In theory, this is simple: use VLOOKUP to match the month, then nested IFs to compare and output symbols.

But the National Health Commission table has gaps:

Excel growth reference table screenshot with red boxes highlighting 24/27/30/33 month age rows, showing data every 3 months after 2 years, creating month age gaps

From 2 years old, data is provided every 3 months. This is reasonable, as growth slows. But it affects querying. At 25 months, a direct VLOOKUP finds nothing.

One workaround is to manually complete the reference table, adding missing months and using values from younger months (e.g., using 24-month values for 25 and 26 months).

But I wanted intelligent matching!

So, I added a hidden column to find the corresponding reference month for each row.

Excel growth record table screenshot with red box highlighting new Reference Month Age column, showing month age 25 matches 24, month age 30 matches 30, implementing downward matching to reference table

The formula for this column is:

=IF(ISBLANK(A2),"",INDEX('生长对照表'!A$3:A$46,COUNTIFS('生长对照表'!A$3:A$46,"<="&C2),0))

In plain English, the formula checks if the date is blank. If so, the cell is empty. Otherwise, it counts rows in the reference table with months less than or equal to the baby’s age, effectively “matching down.”

Before two years, the baby’s age matches the reference age. I tested this; a 25-month record will match the 24-month reference.

Excel table screenshot showing #REF! error, month age 25 row reference month age shows 24, red box highlights that row, demonstrating formula reference error case

Calculating Deviation

The reference month column handles mismatches, so we can calculate deviations.

The “height below average” column formula serves as an example:

=IF(ISBLANK(F2),"",IF(F2>VLOOKUP(E2,'生长对照表'!A$3:O$46,12),"",IF(F2=VLOOKUP(E2,'生长对照表'!A$3:O$46,12),"=",REPT("-",5-RANK(F2,{F2,VLOOKUP(E2,'生长对照表'!A$3:O$46,11),VLOOKUP(E2,'生长对照表'!A$3:O$46,10),VLOOKUP(E2,'生长对照表'!A$3:O$46,9)},1)))))

Okay, this formula looks insane. Let’s break it down, layer by layer, starting from the outside:

Layer 1

=IF(ISBLANK(F2),"",IF(F2>VLOOKUP(E2,'生长对照表'!A$3:O$46,12),"",IF(F2=VLOOKUP(E2,'生长对照表'!A$3:O$46,12),"=",Layer 2)))
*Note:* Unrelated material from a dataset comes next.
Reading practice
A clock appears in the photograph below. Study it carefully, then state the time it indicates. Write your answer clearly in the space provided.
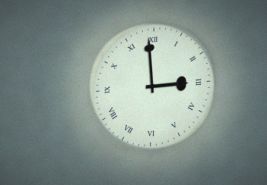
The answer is 2:59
This part first checks if the height column (F2) is empty. If so, this cell is also empty. Otherwise, it compares F2 with the corresponding median height from the reference table. If F2 is greater than the median, the cell remains blank (as this column only shows negative deviations). If F2 equals the median, it displays “=”. If F2 is less than the median, the second layer calculates the number of “-” signs to output.

Layer 2

REPT("-",Layer 3)

I initially planned to use nested IF statements to determine the number of minus signs, but that seemed a bit silly. Here’s a simpler approach: The REPT function can repeat a string a specified number of times. Now, the problem is passed to the third layer: calculating the number of minus signs to output.

Layer 3

5-RANK(F2,{F2,VLOOKUP(E2,'生长对照表'!A$3:O$46,11),VLOOKUP(E2,'生长对照表'!A$3:O$46,10),VLOOKUP(E2,'生长对照表'!A$3:O$46,9)},1)
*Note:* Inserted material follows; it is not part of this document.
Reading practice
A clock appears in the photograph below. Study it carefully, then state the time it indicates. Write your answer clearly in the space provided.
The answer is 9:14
Here’s a hidden gem in Excel: array constants. We often use ranges in formulas, which are implicitly arrays. But did you know you can create arrays manually, like in programming, using curly braces {}? For instance, {1,2,3,4} in a formula is the same as:

Excel cell auto-fill screenshot, column A shows 0 to 9 number sequence, blue fill handle at bottom-right of A5 cell, demonstrating drag-to-fill feature

Array constants are far more flexible. You can combine seemingly unrelated data. Just look at what’s inside the {}:

{F2,VLOOKUP(E2,'生长对照表'!A$3:O$46,11),VLOOKUP(E2,'生长对照表'!A$3:O$46,10),VLOOKUP(E2,'生长对照表'!A$3:O$46,9)}

Excel growth reference table screenshot with red box highlighting -3SD/-2SD/-1SD three columns of height data, values from 44.7 to 61 increasing, used for array formula reference

This array combines my baby’s height (F2) with the heights at -1, -2, and -3 standard deviations from the mean.

RANK(F2,Array,1)

Next, RANK sorts my baby’s height among those four values, ascending. Subtracting the rank from 5 gives the number of minus signs. Why 5? Think it through based on different scenarios, and it’ll become clear.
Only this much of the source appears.